**What you will do:**
Pull out every line in the records below that contains the string "const", and copy each one in full.

# Data to process start

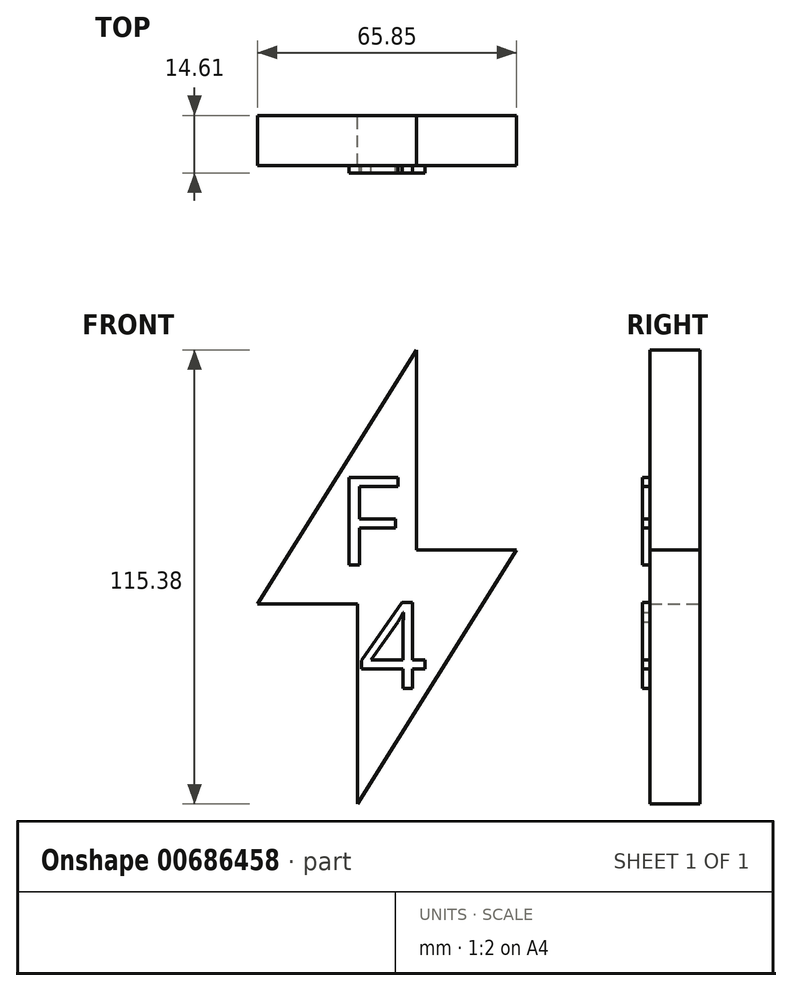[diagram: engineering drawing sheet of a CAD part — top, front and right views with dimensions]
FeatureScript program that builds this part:
annotation { "Feature Type Name" : "Feature", "Feature Type Description" : "" }
export const myFeature = defineFeature(function(context is Context, id is Id, definition is map)
    precondition{}
    {
        {
            var Q0;
            Q0=qCreatedBy(makeId("Front.planeOp"),FACE);
            var sketch = newSketch(context, id + "F0", { "sketchPlane" : qUnion([Q0])});
            skLineSegment(sketch, "E0", {"start": v(29.97, 45.38) * mm, "end": v(29.97, -5.42) * mm});
            skLineSegment(sketch, "E1", {"start": v(29.97, -5.42) * mm, "end": v(55.37, -5.42) * mm});
            skLineSegment(sketch, "E2", {"start": v(55.37, -5.42) * mm, "end": v(14.92, -70) * mm});
            skLineSegment(sketch, "E3", {"start": v(14.92, -70) * mm, "end": v(14.92, -19.2) * mm});
            skLineSegment(sketch, "E4", {"start": v(14.92, -19.2) * mm, "end": v(-10.48, -19.2) * mm});
            skLineSegment(sketch, "E5", {"start": v(-10.48, -19.2) * mm, "end": v(29.97, 45.38) * mm});
            skSolve(sketch);
        }
        {
            var Q0;
            Q0=makeQuery(id+"F0.imprint","IMPRINT",FACE,{"disambiguationData":[TD([[makeQuery(id+"F0.imprint","IMPRINT",EDGE,{"derivedFrom":sQuery(id+"F0.wireOp",EDGE,"E0")}),-1.0]])]});
            extrude(context, id + "F1", {"entities" : qUnion([Q0]), "depth" : 12.7 * mm, "offsetDistance" : 25.4 * mm});
        }
        {
            var Q0;
            Q0=makeQuery(id+"F1.opExtrude","CAP_FACE",FACE,{"disambiguationData":[OSD([sQuery(id+"F0.wireOp",EDGE,"E0"),sQuery(id+"F0.wireOp",EDGE,"E1"),sQuery(id+"F0.wireOp",EDGE,"E2"),sQuery(id+"F0.wireOp",EDGE,"E3"),sQuery(id+"F0.wireOp",EDGE,"E4"),sQuery(id+"F0.wireOp",EDGE,"E5")])],"isStart":false});
            var sketch = newSketch(context, id + "F2", { "sketchPlane" : qUnion([Q0])});
            skText(sketch, "E6", { "text": "F\n\n", "fontName": "OpenSans-Regular.ttf"});
            const initialGuessF2  = {"E6": [0.00977, -0.00929, 1, 0, 0.02242]};
            skSetInitialGuess(sketch, initialGuessF2);
            skSolve(sketch);
        }
        {
            var Q0;
            Q0=makeQuery(id+"F2.imprint","IMPRINT",FACE,{"disambiguationData":[TD([[makeQuery(id+"F2.imprint","IMPRINT",EDGE,{"derivedFrom":sQuery(id+"F2.wireOp",EDGE,"E6.sketch_text.stroke-0")}),1.0]])]});
            var sketch = newSketch(context, id + "F3", { "sketchPlane" : qUnion([Q0])});
            skText(sketch, "E7", { "text": "4\n", "fontName": "OpenSans-Regular.ttf"});
            const initialGuessF3  = {"E7": [0.0153, -0.0406, 1, 0, 0.02193]};
            skSetInitialGuess(sketch, initialGuessF3);
            skSolve(sketch);
        }
        {
            var Q0;
            Q0 = qSketchRegion(id + "F2", true);
            extrude(context, id + "F4", {"entities" : qUnion([Q0]), "operationType" : NewBodyOperationType.ADD, "depth" : 1.9 * mm, "offsetDistance" : 25.4 * mm});
        }
        {
            var Q0;
            Q0 = qSketchRegion(id + "F3", true);
            extrude(context, id + "F5", {"entities" : qUnion([Q0]), "operationType" : NewBodyOperationType.ADD, "depth" : 1.9 * mm, "offsetDistance" : 25.4 * mm});
        }
    });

# Data to process end

**Worked answer:**
export const myFeature = defineFeature(function(context is Context, id is Id, definition is map)
            const initialGuessF2  = {"E6": [0.00977, -0.00929, 1, 0, 0.02242]};
            const initialGuessF3  = {"E7": [0.0153, -0.0406, 1, 0, 0.02193]};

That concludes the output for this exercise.